Document extract:
◇ ◇ ◇ ◇
Rebalancing - changing data size

hash mod N -> bad idea
- when adding/removing nodes - all patritions change
random partition boundaries -> good idea
- needs hash key for continous ranges
- "consistent hashing" - as only a few partitions change when adding nodes
fixed number of partitions
- as data grows, partitions grow
- node added - fewer partitons per node - steals form other nodes
dynamic number of partitions
fixed sized partitions - split/merge as data increases
fixed number partitions per node - datasize increases partitions, add nodes decreases

Request routing

where is my data?
- how has the information? - client (complex app) / a routing tier (from coordination service) / all nodes (gossip protocol)
service discovery problem
- how to learn about changes? - coodrination service - Zookeper - authoritive mapping of partitions->nodes

Chapter7 - Transactions

Transaction

purpose - to simplify the programming model - for applications accessing a database
give safety guarantees - in case of error scenarios and concurrency issues
concurrent write, constraint violation, crash, network failur, disk failre, hardware/sofware faults => simplified to commit or abort

ACID

Atomicity - Abortability of transactions - takes care of partial error
(Consistency - Consistent state of the data between transactions - not really related to database, the application's responsability)
Isolation - Concurrent transactions don't interfere with each other - different levels
- handling race conditions
(Durability - Committed transaction data will not be lost - written to disk & replicated)

(Transaction) Isolation Levels

Read commited
 - prevents dirty reads - read of uncommited 
   - (two versions - commited vs transaction-in-progress)
 - prevents dirty writes - ovewrite of uncommited (row-level locks)
Snapshot Isolation ~ Repeatable Read
 - writers block writers, readers never block (writer nor reader)
 - good enough for small read/write transactions and long-running read-only
 - prevents read skew - timing anomaly, see different part of the database at different point in time 
   - while ongoing transaction A, it sees commited changes to the database by another transaction B 
   - instead of a consitent snapshot as it was at the beginning of transaction A (multi-version conccurency control)
Serializable (guarantees some serial order)
◇ ◇ ◇ ◇
Dataset entries:
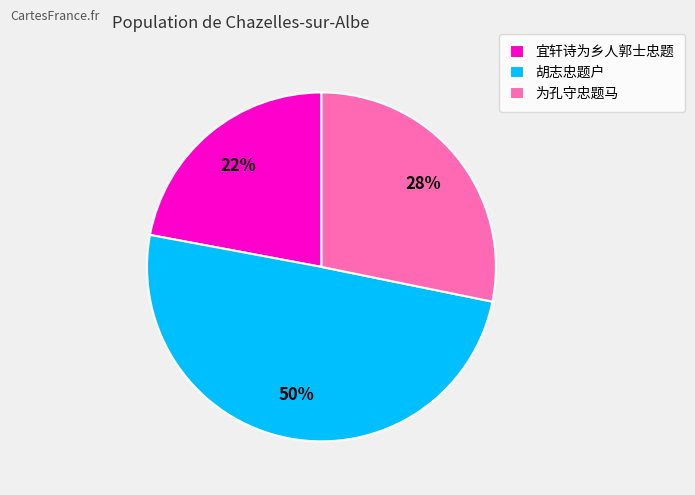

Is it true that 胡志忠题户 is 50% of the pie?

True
◇ ◇ ◇ ◇
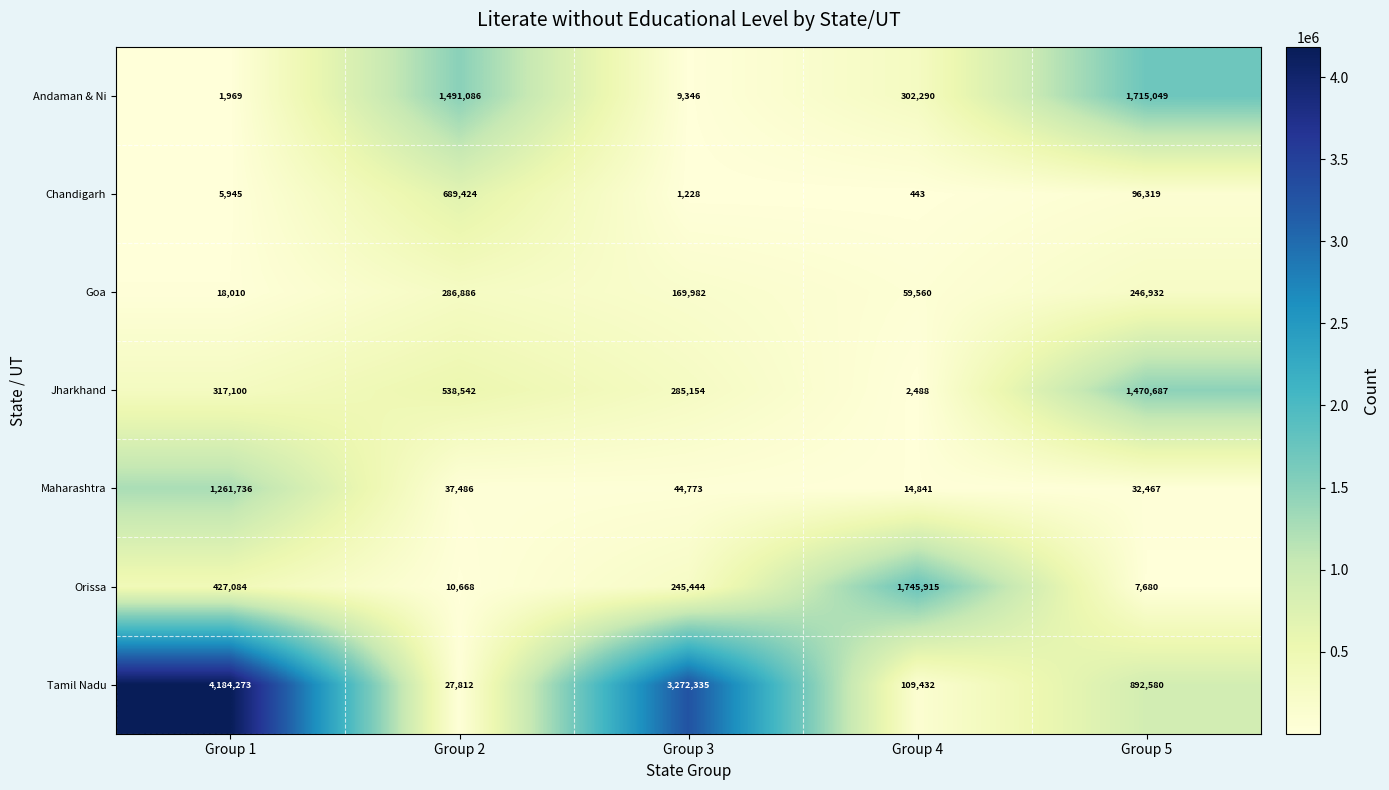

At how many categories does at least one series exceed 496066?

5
◇ ◇ ◇ ◇
Actions to take:
**a.** Based on the notes on partitioning and transactions, does each of the following statements agree with the text? Answer yes or no for each, quoting the deciding words.
(i) Using hash mod N is a good approach to rebalancing.
(ii) Under snapshot isolation, readers never block.
(iii) Durability means committed transaction data is written to disk and replicated.
**b.** According to the notes on partitioning and transactions, why is hash mod N a bad way to assign data during rebalancing? Answer in one to three sentences.
**c.** Extend the notes on partitioning and transactions, picking up after their final line.

Per-task outputs:
**a.**
(i) No: "hash mod N -> bad idea"
(ii) Yes: "readers never block (writer nor reader)"
(iii) Yes: "Committed transaction data will not be lost - written to disk & replicated"

**b.** Hash mod N is a bad idea because all partitions change whenever nodes are added or removed.

**c.**
 - prevents lost updates - timing anomaly
   - two concurrent read-modify-write transactions, the first overwrites the write of the second without incorporating the changes
   - (atomic operations / explicit lock / autodetect and abort / compare-and-set)
 - prevents write skew - timing anomaly, two transactions read-and-updating two different objects based on a premise, that is outdated 
   - phantoms - query some condition, another write affects the results of the query, outdated premise (block data not commited yet)
   - at least on oncall, room double-booking, double-spending, duplicate-username chosen

Implementations

materializing conlficts - complex implementation
single threaded execution - does not scale ~ it's like locking the entire database
2PL (two phase locking) - does not perform well
- readers block writers (but not reader)
- writers block readers (and writers)
- lock modes shared mode(read-read okay)/exlusive mode
SSI (Serializable Snapshot Isolation)
- detect outdated premise in transactions
- detect reads of potentially stale value MVCC (uncommited write occurs before read)
  - only an issue if we want to commit that read value - optimistic approach
- detect writes that affect prior reads (write occurs after read)
  - allow to proceed, aborted if not serilaziable - optimistic approach

Chapter8 - Trouble with Distribuited Systems

No shared memory (shared nothing architecture) - communicate via network

unrelibale network - variable delays (swtich / VM / OS - queues), lost/delayed packets
unreliable clocks
process pauses (GC, CPU context switch, VM, I/O)

All this can lead to partial failures and nondeterminism.

How to handle network faults?: timeout

What is the correct timeout value?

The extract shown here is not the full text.